Children & Bereavement

When a loved one had died, it is difficult enough for us as adults to come to terms with what has happened and to try to make sense of it all, let alone having to deal with the different emotions we may be going through. So how do we prepare and explain to our children what has happened?
As adults we want to protect them and shelter them, but grief affects ALL of your family. We may think that children are resilient to death, but they have emotions too, which at this very sad time they also need to express.

You know your children better than anyone, and depending on their age, you will know the right level of language to use that they will best understand. Your children may have already experienced a death in your family; maybe they have had a pet who has died. Think back to how you explained this and what you did, how you involved your children.

It is OK for your children to see you upset. Children learn by what they see and hear, and seeing you upset can help them with their own emotions.

Talk to your children, answer their questions, be there to support each other, go through your grief together.

There are things you can do to help you at this time which can be beneficial to both you and your children. You could make a Memory Box where you can put anything special in that reminds you of your loved one. Things like a photograph, a lock of hair, a little book where you can write down your thoughts, a letter, a picture that you have drawn, their favourite perfume or aftershave.

You could plant a tree or a favourite plant of your loved one in the garden which may become a place for reflection.

You could make a Memory Book where all of your precious memories can be written down like……..’do you remember when we went to the beach where we .…….’

Your children’s school can play a huge part in helping support you and your children. Do not be afraid of asking.

One of the biggest questions you may ask yourself is ‘Should I let my children go to the funeral?‘. What happens around the time of your loved one’s death, those memories will stay with you forever…… is the same for your children.

Remember: Be honest with your children, answer their questions, keep talking to each other and never forget that your loved one will always be part of your family.


‘Waterbugs and Dragonflies’
by Doris Stickney

Winston’s Wish:

Child Bereavement UK:

When a baby or child dies

We tend to think that when we hear that someone has died, we are talking about an adult, but unfortunately in some cases that is not always so. As parents you have dreams, plans and aspirations for the future, but when your baby or child dies, you grieve for those dreams, plans and aspirations too. There may also be grandparents and siblings in your family who will also be grieving for their future they would have had shared with their grandchild or brother or sister.

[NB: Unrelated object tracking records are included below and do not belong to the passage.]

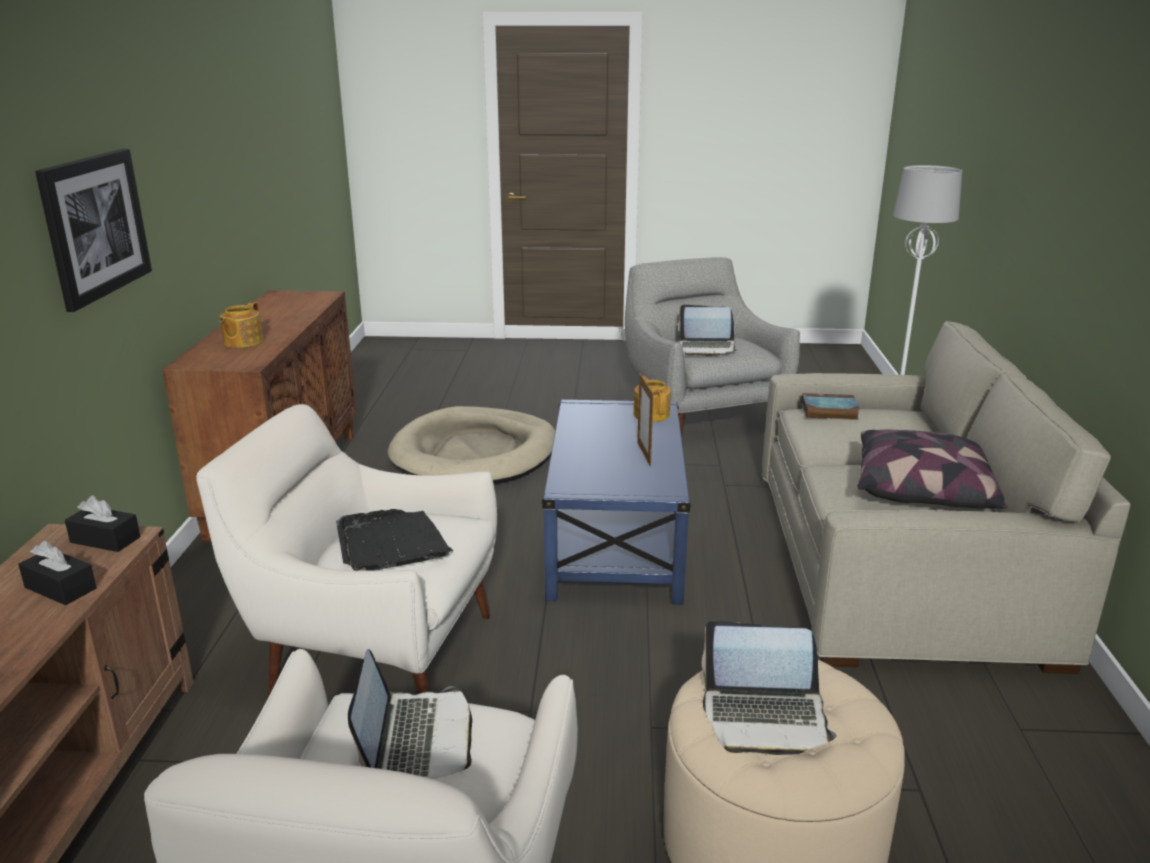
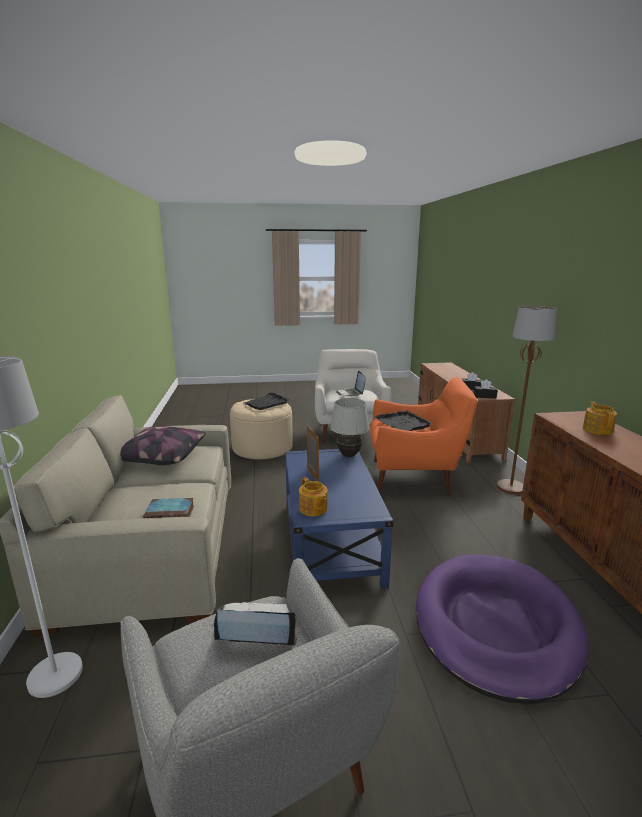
camera: 170 degrees right, 5 degrees down
(95, 226) = (584, 316): picture -> none
(208, 600) = (511, 488): none -> brown floor lamp
(374, 651) = (414, 477): white armchair -> orange armchair
(475, 454) = (495, 626): beige dog bed -> purple dog bed
(568, 482) = (349, 455): none -> white table lamp
(765, 717) = (266, 403): laptop -> black tray

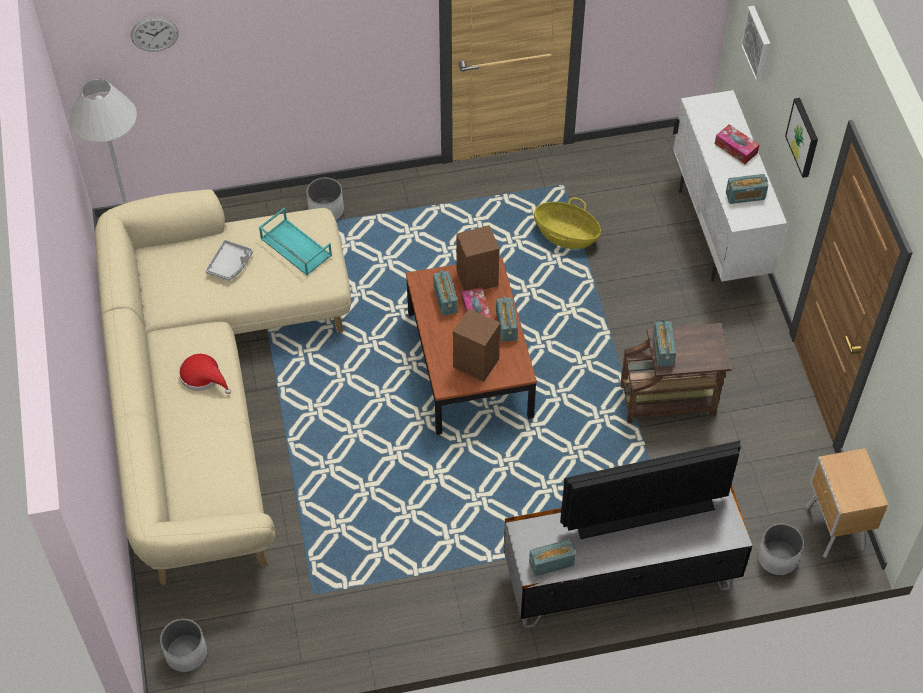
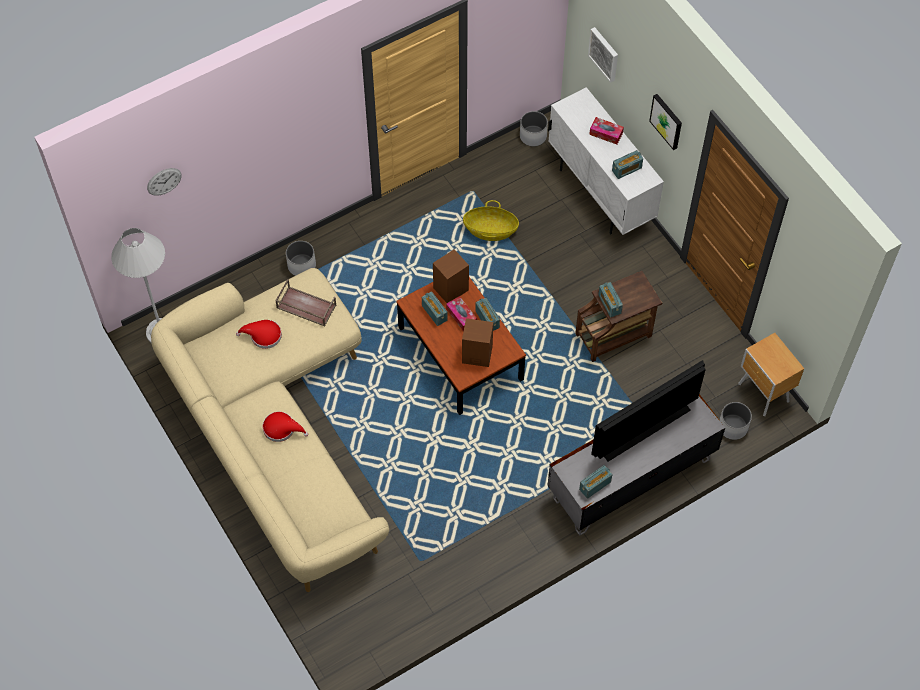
camera: 20 degrees left, 5 degrees up
(186, 653) = (348, 635): white planter -> white planter (533, 136)
(230, 265) = (263, 336): grey tray -> red hat
(295, 247) = (305, 306): turquoise tray -> brown tray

As parents, our role is naturally to protect our children and when they die you may start to question yourself, thinking that this must be your fault, that you could have done something to prevent this from happening, and these feelings and thoughts are completely natural, even though irrational. This is part of the grief that you and your family will be going through.

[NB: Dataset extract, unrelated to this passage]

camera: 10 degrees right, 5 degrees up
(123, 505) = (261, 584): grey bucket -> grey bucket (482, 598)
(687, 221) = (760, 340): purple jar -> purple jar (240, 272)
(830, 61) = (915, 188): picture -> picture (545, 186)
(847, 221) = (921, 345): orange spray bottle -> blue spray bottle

As a grandparent, not only will you be grieving for your grandchild, but you will also be grieving for your own daughter or son, having to see them go through their own pain and grief.

Any baby (that has breathed, even if only for a moment, despite gestation) or child under the age of 18 years old, has to be reported to the H.M. Coroner. This will be done by either a hospital doctor, a midwife or by your General Practitioner (GP). This is a Safeguarding legal requirement, irrelevant of natural causes of death.

When you are ready to, you will need to think about the funeral arrangements. You can either contact a Funeral Director of your choice or the hospital may offer you a funeral service.

This decision is completely yours and you need to make sure you are making the right decisions for you, your family, but most of all for your baby or child.

Child Bereavement UK:     
(Stillbirth & Neonatal Death Charity)

If your baby has breathed, even for a moment, then you will need to arrange to register both their birth and their death. This is usually done at the same time. If your baby is over 24 weeks gestation and was stillborn, you will need to register the death. This can either be arranged for you to register at the hospital or at your local Register Office. Your midwife or hospital Bereavement Team will advise you on this.